自动部署遇到的难点之一是自动化需要一个屏幕，所有这里使用了虚拟屏幕Xvfb，在安装依赖性里，安装了虚拟屏幕以及中文字体（使网页中文能正常显示），以及需要使用到的包（包含在requirements.txt里）。后面就是虚拟屏幕的一些关键配置保证屏幕能正常运行。接下来就是运行python代码，这里先添加了github actions的secrets，分别是2dfan网站的邮箱和密码用于登录。最后一步就是用于调试，由于看不到屏幕情况，在代码中添加截图代码，再在自动部署代码中获取这些图片，这些图片会下载到screenshots.zip中，这里图片保存在代码同一目录，所以路径为./xxx.png。触发方式为推送代码、定时、手动。
补充：后续需要批量删除过多的workflow时，可以使用命令行，步骤为：

安装 GitHub CLI
cmd终端运行
1
gh auth login
按提示登录，并确保选择正确的权限。
验证登录成功
1
gh auth status
执行命令批量删除，这里是在git bash里执行，因为cmd不支持xargs
1
2
3
4
gh api repos/USER/REPO/actions/runs --paginate | \
jq -r '.workflow_runs[].id' | \
tr -d '\r' | \
xargs -I {} gh api -X DELETE repos/USER/REPO/actions/runs/{}
其中的USER是github用户名，REPO是要进行操作的仓库名(注意有两处修改)，执行命令后会批量删除该仓库下actions的所有workflow。
单个的删除命令为：
1
gh api -X DELETE repos/USER/REPO/actions/runs/123456789
最后的数字为Workflow Run ID。

主代码

其实难点就在于那个cloudflare的元素获取吧，普通的方式难以获取，受https://github.com/sarperavci/CloudflareBypassForScraping.git启发，找到了定位的思路。完成全部代码并由gpt优化结构和命名等，代码为：

import time, os
import logging
from DrissionPage import ChromiumPage
from bypass_captcha import CaptchaBypasser
from DrissionPage import ChromiumOptions

# 配置日志记录
logging.basicConfig(level=logging.DEBUG, format='%(asctime)s - %(levelname)s - %(message)s')

# 全局变量
LOGIN_URL = "https://2dfan.com/users/421136/recheckin"
MAX_RETRIES = 3     # 最大重试次数
MAX_LOGIN_ATTEMPTS = 3  # 最大重新登录次数

def locate_button(ele, tag="tag:svg", retries=MAX_RETRIES):
    """
    尝试定位按钮，最多尝试 `retries` 次。
    """
    for attempt in range(retries):
        try:
            button = ele.parent().shadow_root.child()(f"tag:body").shadow_root(tag)
            if button:
                logging.info(f"按钮定位成功 (尝试次数: {attempt + 1})")
                return button
            else:
                logging.warning(f"按钮为空，重新尝试定位 (尝试次数: {attempt + 1})")
        except Exception as e:
            logging.error(f"定位按钮时出错: {e} (尝试次数: {attempt + 1})")
        time.sleep(1)
    raise RuntimeError("按钮定位失败，已达到最大重试次数")

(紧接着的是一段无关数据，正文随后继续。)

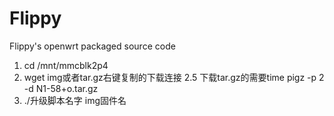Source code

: # Flippy
Flippy's openwrt packaged source code
1. cd /mnt/mmcblk2p4
2. wget img或者tar.gz右键复制的下载连接
2.5 下载tar.gz的需要time pigz -p 2 -d N1-58+o.tar.gz
3. ./升级脚本名字  img固件名
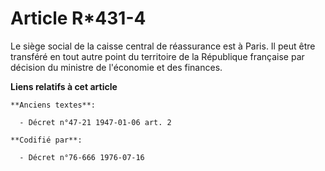 # Article R*431-4

Le siège social de la caisse central de réassurance est à Paris. Il peut être transféré en tout autre point du territoire de
la République française par décision du ministre de l'économie et des finances.

**Liens relatifs à cet article**

	**Anciens textes**:

	  - Décret n°47-21 1947-01-06 art. 2

	**Codifié par**:

	  - Décret n°76-666 1976-07-16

def process_captcha(tab, eles, tag="tag:circle"):
    """
    定位验证码中相关元素并返回该元素。
    """
    for ele in eles:
        if "name" in ele.attrs and "type" in ele.attrs:
            if "turnstile" in ele.attrs["name"] and ele.attrs["type"] == "hidden":
                button = locate_button(ele, tag=tag)
                logging.info(f"验证相关按钮：{button}")
                tab.wait(1)
                return button
    raise RuntimeError("未找到验证码相关按钮")

def login_process(tab):
    """
    执行登录的输入账号、密码和验证码绕过的流程。
    """
    # 输入账号
    user_email = os.getenv("USER_EMAIL", "")
    if not user_email:
        raise ValueError("环境变量 USER_EMAIL 未设置")
    logging.info(f"输入账号: {user_email}")
    tab.ele('@name=login').input(user_email)

    # 输入密码
    user_password = os.getenv("USER_PASSWORD", "")
    if not user_password:
        raise ValueError("环境变量 USER_PASSWORD 未设置")
    logging.info("输入密码")
    tab.ele('@name=password').input(user_password)

    # 验证验证码
    tab.wait.eles_loaded("tag:input")
    eles = tab.eles("tag:input")
    button = process_captcha(tab, eles, tag="tag:svg")
    tab.wait.ele_hidden(button)
    logging.info("开始验证")
    tab.wait(3)

    # 初始化验证码绕过程序
    logging.info("初始化验证码绕过程序...")
    captcha_bypasser = CaptchaBypasser()
    logging.info("运行验证码绕过程序...")
    captcha_bypasser.run()

    # 检验是否成功
    button = process_captcha(tab, eles, tag="tag:circle")
    tab.wait.ele_displayed(button)
    logging.info("验证成功")
    tab.wait(2)
    tab.get_screenshot(name='pic1.png', full_page=True)

    # 点击登录按钮
    logging.info("查找并点击登录按钮...")
    login_button = tab.ele('@type=submit')
    if login_button:
        login_button.click()
        logging.info("登录按钮已点击")
    else:
        raise RuntimeError("未找到登录按钮")
    
def main():
    try:
        # 启动浏览器
        logging.info("启动浏览器...")
        co = ChromiumOptions()
        # 禁止所有弹出窗口
        # co.set_pref(arg='profile.default_content_settings.popups', value='0')
        # # 隐藏是否保存密码的提示
        # co.set_pref('credentials_enable_service', False)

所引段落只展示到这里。